Novo Nordisk ha anunciado que Sogroya (somapacitan), de administración una vez a la semana, ha recibido la opinión positiva por parte del Comité de Medicamentos de Uso Humano (CHMP) de la Agencia Europea del Medicamento (EMA), recomendándose la autorización para su comercialización para el tratamiento de la deficiencia de hormona de crecimiento en adultos.

El CHMP recomienda Sogroya para el tratamiento de reemplazo una vez a la semana en adultos con deficiencia de hormona del crecimiento. Sogroya (somapacitan) es una nueva terapia con hormona humana de crecimiento de acción prolongada que se administra una vez a la semana mediante inyección subcutánea. Esta recomendación se basa en los resultados del REAL 1, un programa de ensayo clínico que investiga la eficacia y seguridad de Sogroya (somapacitan) en adultos con deficiencia de hormona de crecimiento.

"Estamos muy satisfechos con la opinión positiva de Sogroya ya que estamos comprometidos a desarrollar continuamente medicamentos innovadores y eficientes para las personas que viven con deficiencia de hormona de crecimiento", afirma Mads Krogsgaard Thomsen, vicepresidente ejecutivo y director científico de Novo Nordisk. El mismo, señala que, “estamos seguros de que Sogroya hará más fácil el manejo de esta enfermedad crónica grave y ayudará a mejorar la calidad de vida de más personas que viven con deficiencia de hormona de crecimiento".

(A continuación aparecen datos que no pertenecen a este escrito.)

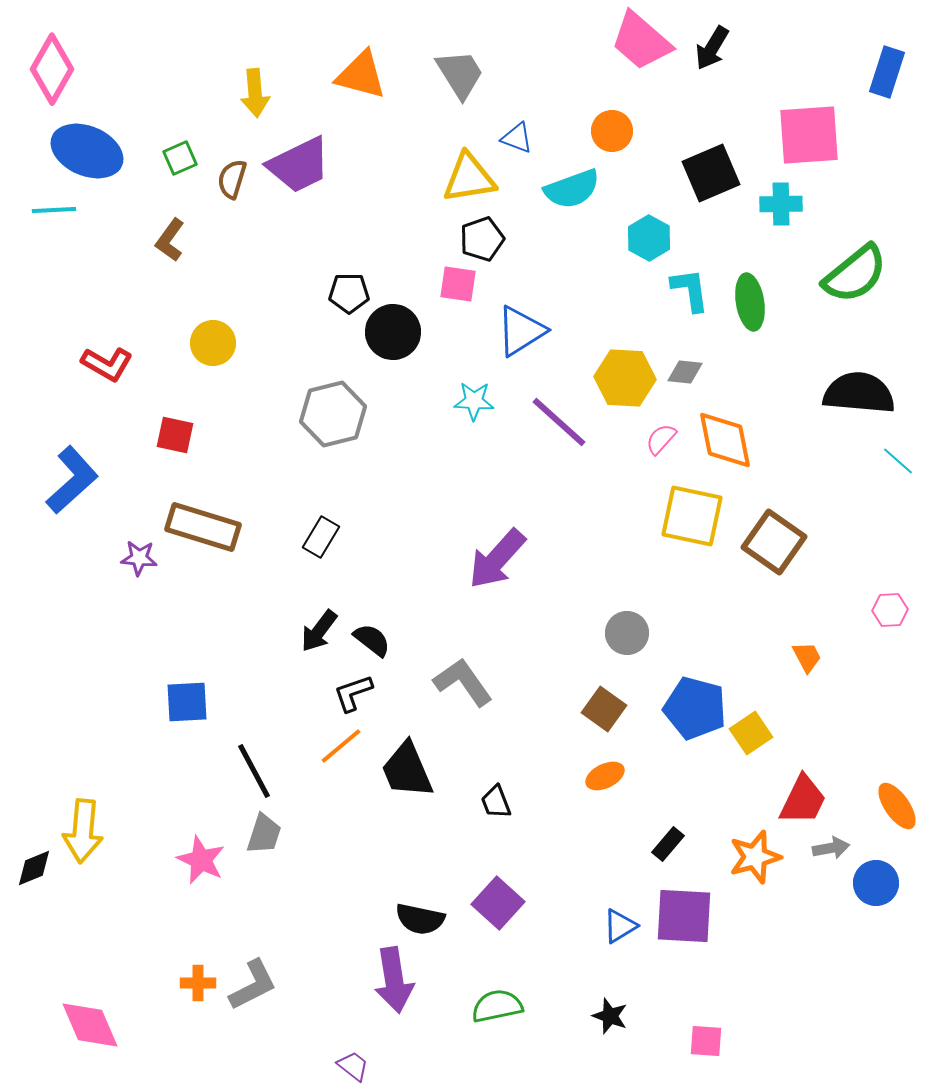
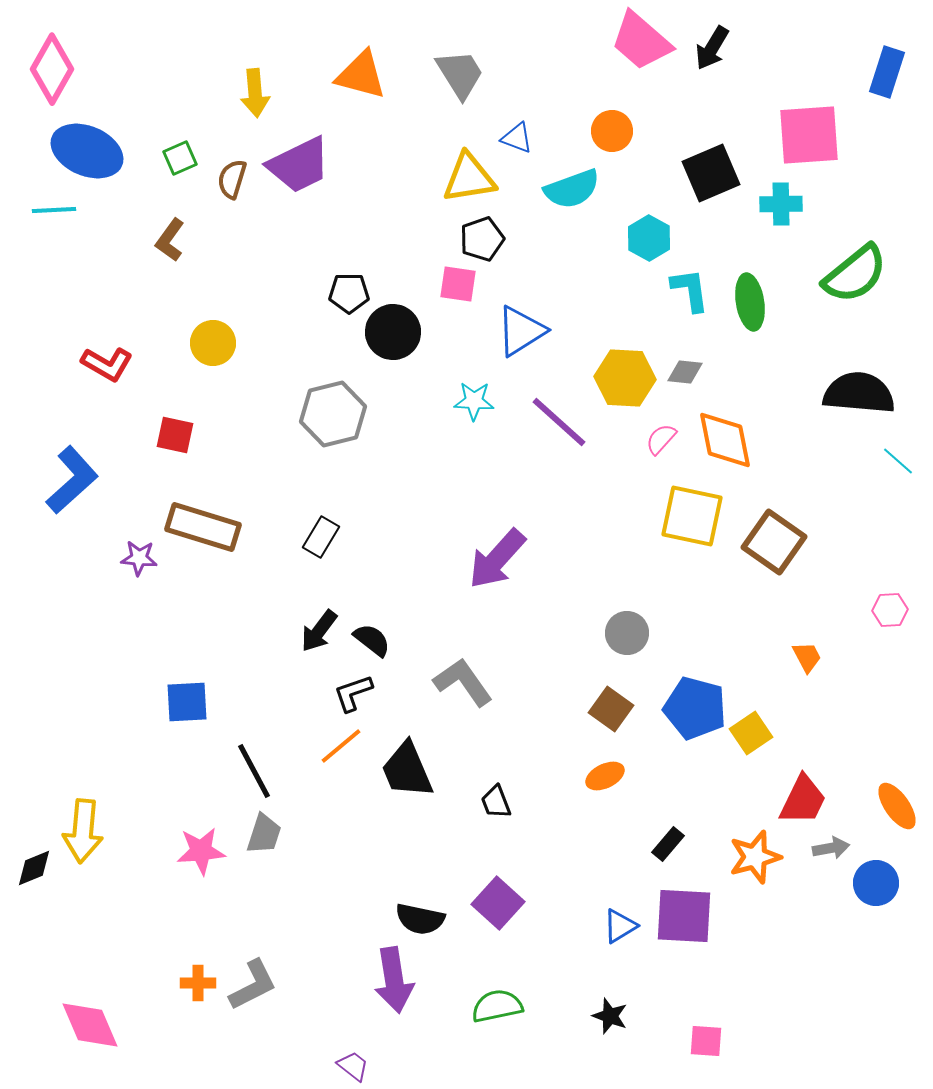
brown square at (604, 709): moved 7 px right
pink star at (201, 860): moved 9 px up; rotated 30 degrees counterclockwise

Otro ensayo de fase 3, REAL 4, está en curso e investiga la eficacia y seguridad de somapacitan en niños que viven con esta patología.

Sogroya (somapacitan) para el tratamiento de la deficiencia de hormona de crecimiento en adultos fue aprobado por la Administración de Alimentos y Medicamentos de los Estados Unidos (FDA) el 28 de agosto de 2020 y por el Ministerio de Salud, Trabajo y Bienestar en Japón el 22 de enero del presente año.